When I was a generic child I couldn’t sleep without my own teddy bears next to me, I had the wall one side and my teddy bears the other. From around 6 or 7 I used to have this nightmare that I was being stabbed in the back, I would see a man and almost feel the knife, so the teddy bears (and the wall) protected me. I don’t know where that nightmare came from and it didn’t stay with me too long but the sensation has never left me, even now I will feel a twinge in my back and on occasions I will crave that ‘protection’ again.
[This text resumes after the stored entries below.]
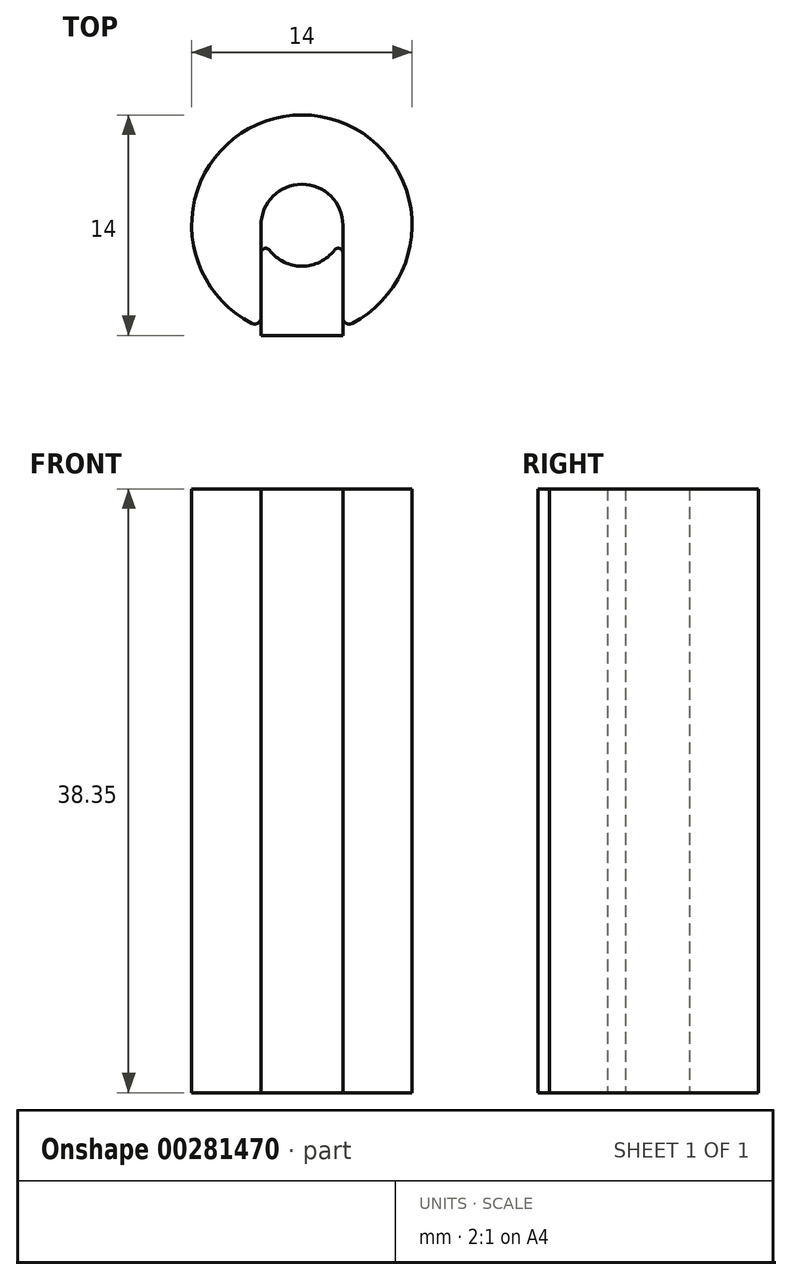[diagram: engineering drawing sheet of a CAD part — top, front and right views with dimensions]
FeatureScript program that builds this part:
annotation { "Feature Type Name" : "Feature", "Feature Type Description" : "" }
export const myFeature = defineFeature(function(context is Context, id is Id, definition is map)
    precondition{}
    {
        {
            var Q0;
            Q0=qCreatedBy(makeId("Top.planeOp"),FACE);
            var sketch = newSketch(context, id + "F0", { "sketchPlane" : qUnion([Q0])});
            skCircle(sketch, "E0", {"center": v(0, 0) * mm, "radius": 2.6 * mm});
            skArc(sketch, "E1", {"start": v(2.6, -6.5) * mm, "mid": v(0, 7) * mm, "end": v(-2.6, -6.5) * mm});
            skLineSegment(sketch, "E2", {"start": v(2.6, 0) * mm, "end": v(2.6, -7) * mm});
            skLineSegment(sketch, "E3", {"start": v(-2.6, 0) * mm, "end": v(-2.6, -7) * mm});
            skLineSegment(sketch, "E4", {"start": v(0, -7) * mm, "end": v(-2.6, -7) * mm});
            skLineSegment(sketch, "E5", {"start": v(-2.6, -7) * mm, "end": v(2.6, -7) * mm});
            skSolve(sketch);
        }
        {
            var Q0;
            {var subQ5=sQuery(id+"F0.wireOp",EDGE,"E1");Q0=makeQuery(id+"F0.imprint","IMPRINT",FACE,{"disambiguationData":[TD([[makeQuery(id+"F0.imprint","IMPRINT",EDGE,{"derivedFrom":subQ5}),1.0]])]});}
            extrude(context, id + "F1", {"entities" : qUnion([Q0]), "depth" : 38.35 * mm});
        }
        {
            var Q0;
            {var subQ3=sQuery(id+"F0.wireOp",EDGE,"E0");var subQ5=sQuery(id+"F0.wireOp",EDGE,"E2");var subQ9=makeQuery(id+"F0.imprint","INTERSECT",VERTEX,{"derivedFrom":[subQ3,subQ5]});Q0=makeQuery(id+"F0.imprint","IMPRINT",FACE,{"disambiguationData":[TD([[makeQuery(id+"F0.imprint","IMPRINT",EDGE,{"disambiguationData":[TD([[subQ9,1.0]])],"derivedFrom":subQ3}),-1.0]])]});}
            extrude(context, id + "F2", {"entities" : qUnion([Q0]), "depth" : 38.35 * mm});
        }
        {
            var Q0;
            Q0=makeQuery(id+"F2.opExtrude","SWEPT_EDGE",EDGE,{"disambiguationData":[OSD([sQuery(id+"F0.wireOp",EDGE,"E0"),sQuery(id+"F0.wireOp",EDGE,"E3")])]});
            var Q1;
            Q1=makeQuery(id+"F2.opExtrude","SWEPT_EDGE",EDGE,{"disambiguationData":[OSD([sQuery(id+"F0.wireOp",EDGE,"E0"),sQuery(id+"F0.wireOp",EDGE,"E2")])]});
            fillet(context, id + "F3", {"entities" : qUnion([Q0, Q1]), "radius" : 0.3 * mm, "tangentPropagation" : true, "allowEdgeOverflow" : false});
        }
        {
            var Q0;
            Q0=makeQuery(id+"F1.opExtrude","SWEPT_EDGE",EDGE,{"disambiguationData":[OSD([sQuery(id+"F0.wireOp",EDGE,"E1"),sQuery(id+"F0.wireOp",EDGE,"E3")])]});
            var Q1;
            Q1=makeQuery(id+"F1.opExtrude","SWEPT_EDGE",EDGE,{"disambiguationData":[OSD([sQuery(id+"F0.wireOp",EDGE,"E1"),sQuery(id+"F0.wireOp",EDGE,"E2")])]});
            fillet(context, id + "F4", {"entities" : qUnion([Q0, Q1]), "radius" : 0.4 * mm, "tangentPropagation" : true, "allowEdgeOverflow" : false});
        }
    });
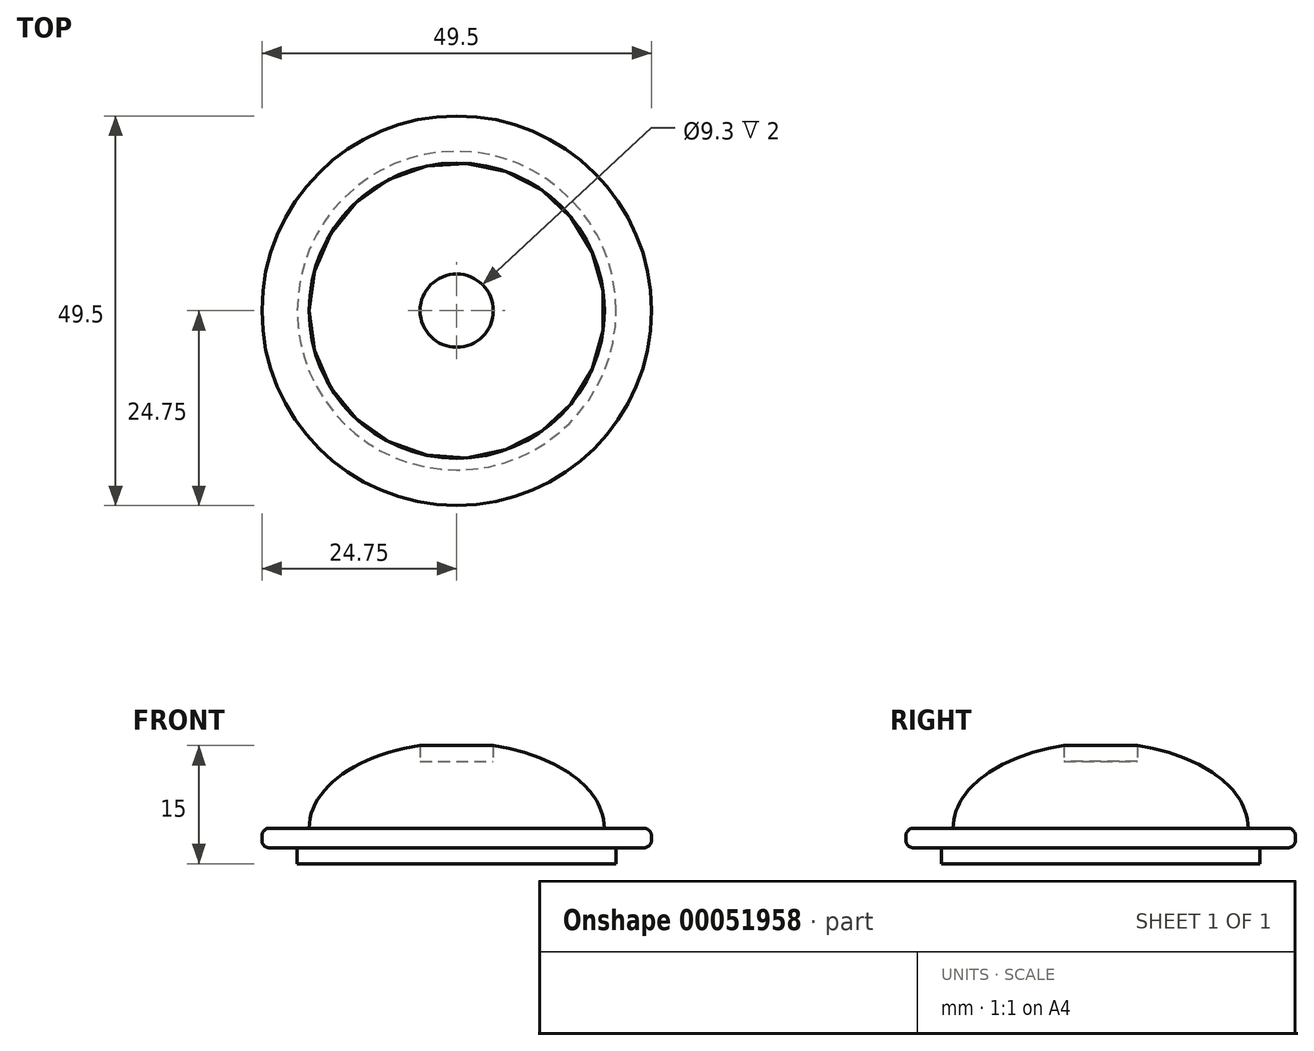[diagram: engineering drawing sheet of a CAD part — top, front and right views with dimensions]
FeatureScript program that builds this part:
annotation { "Feature Type Name" : "Feature", "Feature Type Description" : "" }
export const myFeature = defineFeature(function(context is Context, id is Id, definition is map)
    precondition{}
    {
        {
            var Q0;
            Q0=qCreatedBy(makeId("Front.planeOp"),FACE);
            var sketch = newSketch(context, id + "F0", { "sketchPlane" : qUnion([Q0])});
            skLineSegment(sketch, "E0", {"start": v(0, 0) * mm, "end": v(-20.25, 0) * mm});
            skLineSegment(sketch, "E1", {"start": v(-20.25, 0) * mm, "end": v(-20.25, 2) * mm});
            skLineSegment(sketch, "E2", {"start": v(-20.25, 2) * mm, "end": v(-24.75, 2) * mm});
            skLineSegment(sketch, "E3", {"start": v(-24.75, 2) * mm, "end": v(-24.75, 4.5) * mm});
            skLineSegment(sketch, "E4", {"start": v(-24.75, 4.5) * mm, "end": v(-18.75, 4.5) * mm});
            skLineSegment(sketch, "E5", {"start": v(0, 0) * mm, "end": v(0, 13) * mm});
            skEllipticalArc(sketch, "E6", {});
            skLineSegment(sketch, "E7", {"start": v(-4.65, 15) * mm, "end": v(-4.65, 13) * mm});
            skLineSegment(sketch, "E8", {"start": v(-4.65, 13) * mm, "end": v(0, 13) * mm});
            const initialGuessF0  = {"E6": [0, 0.0045, -1, 0, 0.01875, 0.010838597434793805, 4.963004193472405, 0]};
            skSetInitialGuess(sketch, initialGuessF0);
            skSolve(sketch);
        }
        {
            var Q0;
            Q0=makeQuery(id+"F0.imprint","IMPRINT",FACE,{"disambiguationData":[TD([[makeQuery(id+"F0.imprint","IMPRINT",EDGE,{"derivedFrom":sQuery(id+"F0.wireOp",EDGE,"E0")}),-1.0]])]});
            var Q1;
            Q1=sQuery(id+"F0.wireOp",EDGE,"E5");
            revolve(context, id + "F1", {"entities" : qUnion([Q0]), "axis" : qUnion([Q1]), "revolveType" : RevolveType.FULL});
        }
        {
            var Q0;
            Q0=makeQuery(id+"F1.opRevolve","SWEPT_EDGE",EDGE,{"disambiguationData":[OSD([sQuery(id+"F0.wireOp",EDGE,"E3"),sQuery(id+"F0.wireOp",EDGE,"E4")])]});
            var Q1;
            Q1=makeQuery(id+"F1.opRevolve","SWEPT_EDGE",EDGE,{"disambiguationData":[OSD([sQuery(id+"F0.wireOp",EDGE,"E2"),sQuery(id+"F0.wireOp",EDGE,"E3")])]});
            fillet(context, id + "F2", {"entities" : qUnion([Q0, Q1]), "radius" : 1 * mm, "tangentPropagation" : true, "allowEdgeOverflow" : false});
        }
    });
Of course I ‘learnt’ to sleep without teddy bears but I have never really lost that need to feel safe and protected and I think that is where a crib comes in, because it’s not an open bed, it is a mini fortress, my own fortress with bars that keep the monsters away and with the added security of thick nappies I cannot imagine a more rest filled sleep.
I have noticed that my baby needs have increased, the lack of physical contact in my life thus craving any human touch, the increase in my potty problems, the feeling of wanting to cry more, it all mounts up. Even at work I have to fight so hard not to let that 2 year old take over. She wants to giggle, go potty in her pants, go for a nap, play silly games, sulk and bits of those feelings seep through. It’s hard. I know many other adult babies & littles go through the same thing.
Maybe one day I will be able to look through the bars of my crib and not see a prison but feel the freedom of security. My comfort.
November 1, 2014
I imagine it is a dream for most sissies/adult little girls to be a Princess, it certainly has been my dream for as long as I can remember. I have often had a kind of negative view of my own desire to be a princess, mainly because of that familiar feeling of just being a man in a dress, but I have got past that because the reality is being a princess comes from within.
Whether it was the Princesses from the fairy tales or the Disney Princesses, I was always fascinated by them as a generic child, as a ‘boy’. In many ways it was the contrast to what boys did that first struck a chord, but also that it was gentle, innocent. Being a boy could be fun sometimes, I didn’t spend my generic childhood in gender trauma, but it sure was frightening sometimes and you couldn’t let your guard down for a moment. But the little girl world, the almost exaggerated girly girly world seemed so care free in terms of expression, there was no need to be tough, rough and sometimes cruel, it was all about friendship, sharing and being kind – well that was my view.
I cannot tell you how many times I wanted to wake up in a room like that, be like those girls.
I now feel the heart of the Princess inside me beating louder and stronger, she dreams of that magical land, of unicorns and rainbows, where the harshness of real world is a distant memory and the monsters cannot reach her.
As my little girl self has evolved she has become more prominent and she lets herself be known during the day in various ways. What is becoming even more clearer is Samantha needs her time in the sun, she needs to express, to create, to just simply be. And she will. I am Samantha.